Strong performance in USA fails to mask housebuilder's weak overall results as UK profit slumps to £278m
The volume housebuilder said Johnson, who has been chief executive for five years, would be replaced by UK head Peter Redfern on 1 July.
Johnson said it was the right time to leave because he had achieved his aim of putting a "dismal, old-fashioned business" into a good shape. He added that at the age of 59 it was a good time to plan ahead, although he had no immediate plans.
Redfern takes over at a tough time. On Tuesday, Wimpey said operating profit at its UK business had fallen 32% to £278m in the year to 31 December.
A strong performance from Morrison Homes, Wimpey's US subsidiary, was not enough to cancel this out, and group profit dropped 12% to £437m.
Despite the poor results, shares in the company rose 6.5p, or 1%, to 552p when the results were announced. This was partly because Wimpey had warned the market in January that 2005 had been a difficult year. Some in the City said the price rise could also be explained by persistent merger speculation.
A merger with Taylor Woodrow is considered to be most likely because the firms each have a complementary US business.

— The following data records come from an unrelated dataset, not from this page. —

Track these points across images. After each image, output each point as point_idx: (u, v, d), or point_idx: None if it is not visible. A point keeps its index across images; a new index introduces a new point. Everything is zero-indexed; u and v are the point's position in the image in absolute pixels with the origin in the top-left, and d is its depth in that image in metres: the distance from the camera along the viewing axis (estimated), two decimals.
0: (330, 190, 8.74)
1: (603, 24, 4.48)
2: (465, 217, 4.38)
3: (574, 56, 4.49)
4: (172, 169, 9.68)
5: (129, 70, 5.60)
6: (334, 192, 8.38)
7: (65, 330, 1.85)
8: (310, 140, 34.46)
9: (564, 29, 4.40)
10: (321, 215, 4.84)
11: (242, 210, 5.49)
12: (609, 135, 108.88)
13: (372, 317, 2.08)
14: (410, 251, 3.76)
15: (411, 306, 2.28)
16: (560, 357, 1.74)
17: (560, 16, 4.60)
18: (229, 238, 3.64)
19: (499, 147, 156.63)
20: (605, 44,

Johnson denied a deal was on the cards, saying: "I've said for a while that growth is focused on organic development and I've heard Peter Redfern say the same."

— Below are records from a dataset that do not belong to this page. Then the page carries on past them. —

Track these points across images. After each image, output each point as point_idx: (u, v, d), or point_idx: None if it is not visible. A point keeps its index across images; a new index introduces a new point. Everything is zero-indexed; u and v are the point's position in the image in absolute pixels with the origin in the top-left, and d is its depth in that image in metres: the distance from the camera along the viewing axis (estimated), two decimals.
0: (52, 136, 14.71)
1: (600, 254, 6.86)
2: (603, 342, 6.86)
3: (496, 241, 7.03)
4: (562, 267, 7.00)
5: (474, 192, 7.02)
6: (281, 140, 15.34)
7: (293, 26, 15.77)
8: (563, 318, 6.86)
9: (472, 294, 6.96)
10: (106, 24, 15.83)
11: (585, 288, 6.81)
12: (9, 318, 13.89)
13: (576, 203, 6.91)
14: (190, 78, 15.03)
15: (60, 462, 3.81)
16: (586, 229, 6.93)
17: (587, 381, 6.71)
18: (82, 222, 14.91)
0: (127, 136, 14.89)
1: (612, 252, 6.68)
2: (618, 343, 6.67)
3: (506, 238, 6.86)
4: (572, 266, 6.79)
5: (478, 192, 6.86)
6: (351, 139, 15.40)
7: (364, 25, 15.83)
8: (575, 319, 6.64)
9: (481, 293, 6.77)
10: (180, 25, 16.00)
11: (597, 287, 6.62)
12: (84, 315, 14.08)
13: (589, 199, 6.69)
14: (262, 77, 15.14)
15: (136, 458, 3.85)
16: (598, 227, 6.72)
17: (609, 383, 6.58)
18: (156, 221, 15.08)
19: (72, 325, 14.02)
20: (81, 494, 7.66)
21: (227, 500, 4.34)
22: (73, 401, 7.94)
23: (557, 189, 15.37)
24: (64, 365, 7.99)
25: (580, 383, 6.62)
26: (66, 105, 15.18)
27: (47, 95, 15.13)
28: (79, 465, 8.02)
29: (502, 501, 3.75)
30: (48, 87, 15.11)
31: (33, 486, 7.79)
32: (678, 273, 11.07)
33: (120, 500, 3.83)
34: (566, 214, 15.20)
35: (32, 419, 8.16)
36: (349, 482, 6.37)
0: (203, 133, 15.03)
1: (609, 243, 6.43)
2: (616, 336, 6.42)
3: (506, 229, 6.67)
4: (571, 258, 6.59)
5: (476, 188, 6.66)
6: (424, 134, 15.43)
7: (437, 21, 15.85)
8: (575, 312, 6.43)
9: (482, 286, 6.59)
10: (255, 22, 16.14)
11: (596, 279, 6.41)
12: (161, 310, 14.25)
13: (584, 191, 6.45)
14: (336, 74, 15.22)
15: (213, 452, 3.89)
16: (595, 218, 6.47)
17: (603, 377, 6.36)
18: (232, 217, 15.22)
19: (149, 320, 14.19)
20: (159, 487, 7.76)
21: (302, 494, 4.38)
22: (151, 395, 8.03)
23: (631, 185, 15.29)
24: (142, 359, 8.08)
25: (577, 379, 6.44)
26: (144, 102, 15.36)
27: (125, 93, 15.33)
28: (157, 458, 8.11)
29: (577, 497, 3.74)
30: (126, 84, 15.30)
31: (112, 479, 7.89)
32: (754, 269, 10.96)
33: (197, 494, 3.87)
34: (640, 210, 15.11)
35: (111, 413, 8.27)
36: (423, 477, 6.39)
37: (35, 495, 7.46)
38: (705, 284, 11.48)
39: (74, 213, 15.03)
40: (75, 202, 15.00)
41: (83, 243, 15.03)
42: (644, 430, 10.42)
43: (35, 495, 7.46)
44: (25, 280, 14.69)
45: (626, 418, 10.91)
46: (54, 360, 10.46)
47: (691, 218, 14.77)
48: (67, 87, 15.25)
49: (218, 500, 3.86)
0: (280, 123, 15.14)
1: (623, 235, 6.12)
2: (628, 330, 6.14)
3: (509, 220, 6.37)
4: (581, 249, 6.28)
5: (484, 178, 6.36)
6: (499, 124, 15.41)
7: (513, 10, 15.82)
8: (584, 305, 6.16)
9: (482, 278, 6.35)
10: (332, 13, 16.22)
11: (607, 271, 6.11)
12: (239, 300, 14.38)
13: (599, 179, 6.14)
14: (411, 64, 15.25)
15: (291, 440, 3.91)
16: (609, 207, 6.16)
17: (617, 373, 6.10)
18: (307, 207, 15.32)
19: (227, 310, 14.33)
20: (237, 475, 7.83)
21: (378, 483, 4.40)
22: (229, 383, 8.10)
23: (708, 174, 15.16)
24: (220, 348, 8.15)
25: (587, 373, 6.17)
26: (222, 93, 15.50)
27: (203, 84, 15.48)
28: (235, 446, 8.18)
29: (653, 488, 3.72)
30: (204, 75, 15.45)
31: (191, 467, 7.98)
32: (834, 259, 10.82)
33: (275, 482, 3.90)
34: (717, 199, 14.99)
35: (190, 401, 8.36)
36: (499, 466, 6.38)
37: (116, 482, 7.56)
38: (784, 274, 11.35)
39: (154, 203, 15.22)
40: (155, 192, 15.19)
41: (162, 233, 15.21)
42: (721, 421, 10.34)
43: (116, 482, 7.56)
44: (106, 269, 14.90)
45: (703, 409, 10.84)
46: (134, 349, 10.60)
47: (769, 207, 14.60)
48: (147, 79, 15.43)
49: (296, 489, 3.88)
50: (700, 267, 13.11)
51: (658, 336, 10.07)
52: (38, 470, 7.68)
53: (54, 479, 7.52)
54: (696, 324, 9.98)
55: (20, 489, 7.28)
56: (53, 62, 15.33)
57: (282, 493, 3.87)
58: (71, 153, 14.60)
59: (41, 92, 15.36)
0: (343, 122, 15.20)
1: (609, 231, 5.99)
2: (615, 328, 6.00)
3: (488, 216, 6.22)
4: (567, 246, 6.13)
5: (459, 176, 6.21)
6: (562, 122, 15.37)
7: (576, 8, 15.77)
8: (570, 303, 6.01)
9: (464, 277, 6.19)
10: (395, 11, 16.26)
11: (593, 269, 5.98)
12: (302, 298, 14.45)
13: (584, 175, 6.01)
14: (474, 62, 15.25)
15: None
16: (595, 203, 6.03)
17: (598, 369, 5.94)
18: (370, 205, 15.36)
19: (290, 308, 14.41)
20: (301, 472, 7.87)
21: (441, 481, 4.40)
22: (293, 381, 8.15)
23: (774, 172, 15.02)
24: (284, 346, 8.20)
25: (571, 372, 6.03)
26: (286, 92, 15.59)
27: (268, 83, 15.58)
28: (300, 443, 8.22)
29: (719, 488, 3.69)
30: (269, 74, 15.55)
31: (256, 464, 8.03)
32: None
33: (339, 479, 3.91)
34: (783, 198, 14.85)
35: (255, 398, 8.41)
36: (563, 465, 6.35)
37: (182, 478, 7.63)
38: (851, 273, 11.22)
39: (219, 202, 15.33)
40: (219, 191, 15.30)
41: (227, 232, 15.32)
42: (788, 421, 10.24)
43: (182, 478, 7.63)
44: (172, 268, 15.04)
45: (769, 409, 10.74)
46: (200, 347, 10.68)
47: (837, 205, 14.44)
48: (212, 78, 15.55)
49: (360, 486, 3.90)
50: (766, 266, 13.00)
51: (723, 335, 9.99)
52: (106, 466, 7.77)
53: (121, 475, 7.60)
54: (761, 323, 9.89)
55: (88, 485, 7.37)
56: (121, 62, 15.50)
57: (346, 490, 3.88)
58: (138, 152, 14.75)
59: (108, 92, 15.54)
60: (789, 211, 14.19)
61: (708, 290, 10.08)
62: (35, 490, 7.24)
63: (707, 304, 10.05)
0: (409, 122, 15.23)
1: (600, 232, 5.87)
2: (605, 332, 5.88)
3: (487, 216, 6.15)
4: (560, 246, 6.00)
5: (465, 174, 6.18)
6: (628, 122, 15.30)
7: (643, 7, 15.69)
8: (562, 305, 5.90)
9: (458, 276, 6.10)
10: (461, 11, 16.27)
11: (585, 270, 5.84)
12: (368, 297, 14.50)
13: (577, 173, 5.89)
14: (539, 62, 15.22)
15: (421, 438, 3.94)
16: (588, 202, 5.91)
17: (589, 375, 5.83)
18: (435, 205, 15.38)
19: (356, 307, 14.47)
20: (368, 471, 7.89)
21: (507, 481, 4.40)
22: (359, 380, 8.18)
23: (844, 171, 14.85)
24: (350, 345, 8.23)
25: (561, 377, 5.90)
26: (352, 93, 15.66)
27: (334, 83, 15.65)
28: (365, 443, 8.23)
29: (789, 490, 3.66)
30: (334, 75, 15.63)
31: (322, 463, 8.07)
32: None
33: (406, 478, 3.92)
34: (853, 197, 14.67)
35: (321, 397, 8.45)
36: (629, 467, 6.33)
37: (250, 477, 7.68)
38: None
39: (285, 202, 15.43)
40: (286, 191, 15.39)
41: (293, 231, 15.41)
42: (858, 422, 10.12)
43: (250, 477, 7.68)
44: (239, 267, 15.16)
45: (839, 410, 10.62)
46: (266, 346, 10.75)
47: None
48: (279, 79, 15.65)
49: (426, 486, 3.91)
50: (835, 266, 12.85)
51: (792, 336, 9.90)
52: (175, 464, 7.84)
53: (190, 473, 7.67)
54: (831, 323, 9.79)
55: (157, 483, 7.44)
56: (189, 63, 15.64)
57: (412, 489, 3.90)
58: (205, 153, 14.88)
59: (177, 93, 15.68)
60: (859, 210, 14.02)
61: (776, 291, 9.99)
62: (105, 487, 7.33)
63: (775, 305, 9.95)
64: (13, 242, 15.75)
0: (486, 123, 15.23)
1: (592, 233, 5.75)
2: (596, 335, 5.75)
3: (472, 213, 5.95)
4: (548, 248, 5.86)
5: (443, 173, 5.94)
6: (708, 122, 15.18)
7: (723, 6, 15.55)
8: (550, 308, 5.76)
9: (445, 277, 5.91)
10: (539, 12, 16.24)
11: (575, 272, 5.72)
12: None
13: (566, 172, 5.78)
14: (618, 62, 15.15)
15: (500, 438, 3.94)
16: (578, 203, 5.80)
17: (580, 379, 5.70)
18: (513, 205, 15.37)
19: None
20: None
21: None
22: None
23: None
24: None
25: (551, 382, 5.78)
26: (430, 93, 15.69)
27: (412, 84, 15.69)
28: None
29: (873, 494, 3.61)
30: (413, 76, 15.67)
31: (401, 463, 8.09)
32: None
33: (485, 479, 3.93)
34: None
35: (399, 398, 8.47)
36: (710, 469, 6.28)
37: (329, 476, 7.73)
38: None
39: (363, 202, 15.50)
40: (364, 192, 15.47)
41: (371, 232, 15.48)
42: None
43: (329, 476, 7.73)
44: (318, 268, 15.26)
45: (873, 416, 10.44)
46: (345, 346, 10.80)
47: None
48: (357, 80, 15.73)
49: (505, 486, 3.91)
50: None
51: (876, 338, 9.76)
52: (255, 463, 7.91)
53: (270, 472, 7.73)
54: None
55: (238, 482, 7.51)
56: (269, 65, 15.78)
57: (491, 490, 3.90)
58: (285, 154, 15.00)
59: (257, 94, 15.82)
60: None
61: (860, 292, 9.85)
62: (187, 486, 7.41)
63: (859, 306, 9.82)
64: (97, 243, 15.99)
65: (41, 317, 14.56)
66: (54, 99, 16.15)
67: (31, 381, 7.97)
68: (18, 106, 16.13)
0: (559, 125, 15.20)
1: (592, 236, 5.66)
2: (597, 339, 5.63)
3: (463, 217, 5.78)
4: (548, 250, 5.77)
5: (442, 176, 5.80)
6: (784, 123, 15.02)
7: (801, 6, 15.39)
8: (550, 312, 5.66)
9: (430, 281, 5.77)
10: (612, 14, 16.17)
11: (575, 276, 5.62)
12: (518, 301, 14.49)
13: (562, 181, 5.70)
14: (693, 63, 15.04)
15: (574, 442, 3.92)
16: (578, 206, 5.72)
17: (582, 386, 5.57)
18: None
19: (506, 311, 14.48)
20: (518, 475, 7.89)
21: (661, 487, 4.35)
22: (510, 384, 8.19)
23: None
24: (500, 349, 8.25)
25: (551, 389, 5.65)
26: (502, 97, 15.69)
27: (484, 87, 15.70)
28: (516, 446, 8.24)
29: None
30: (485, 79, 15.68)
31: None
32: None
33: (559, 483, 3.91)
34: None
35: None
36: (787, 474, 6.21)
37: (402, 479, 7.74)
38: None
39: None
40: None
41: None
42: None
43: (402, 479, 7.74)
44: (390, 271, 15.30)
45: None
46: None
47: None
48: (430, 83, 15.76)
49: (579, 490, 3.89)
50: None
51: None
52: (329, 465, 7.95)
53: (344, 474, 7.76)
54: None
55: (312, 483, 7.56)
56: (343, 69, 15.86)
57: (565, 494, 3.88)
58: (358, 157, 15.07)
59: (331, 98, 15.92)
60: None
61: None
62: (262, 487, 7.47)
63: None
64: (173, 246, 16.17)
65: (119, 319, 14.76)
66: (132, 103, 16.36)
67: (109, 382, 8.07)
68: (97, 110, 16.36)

Johnson said Wimpey had suffered from its relatively limited landbank. He said: "For this reason in 2005 as house prices stabilised the rising cost of land affected us quickly, having a 3% impact on our margin."
Wimpey is following the example of Redrow by building cheaper homes for first-time buyers. Its one-bedroom flats in Tipton, West Midlands, will cost about £65,000.
Johnson said Wimpey would stop investing in high-rise city centre schemes.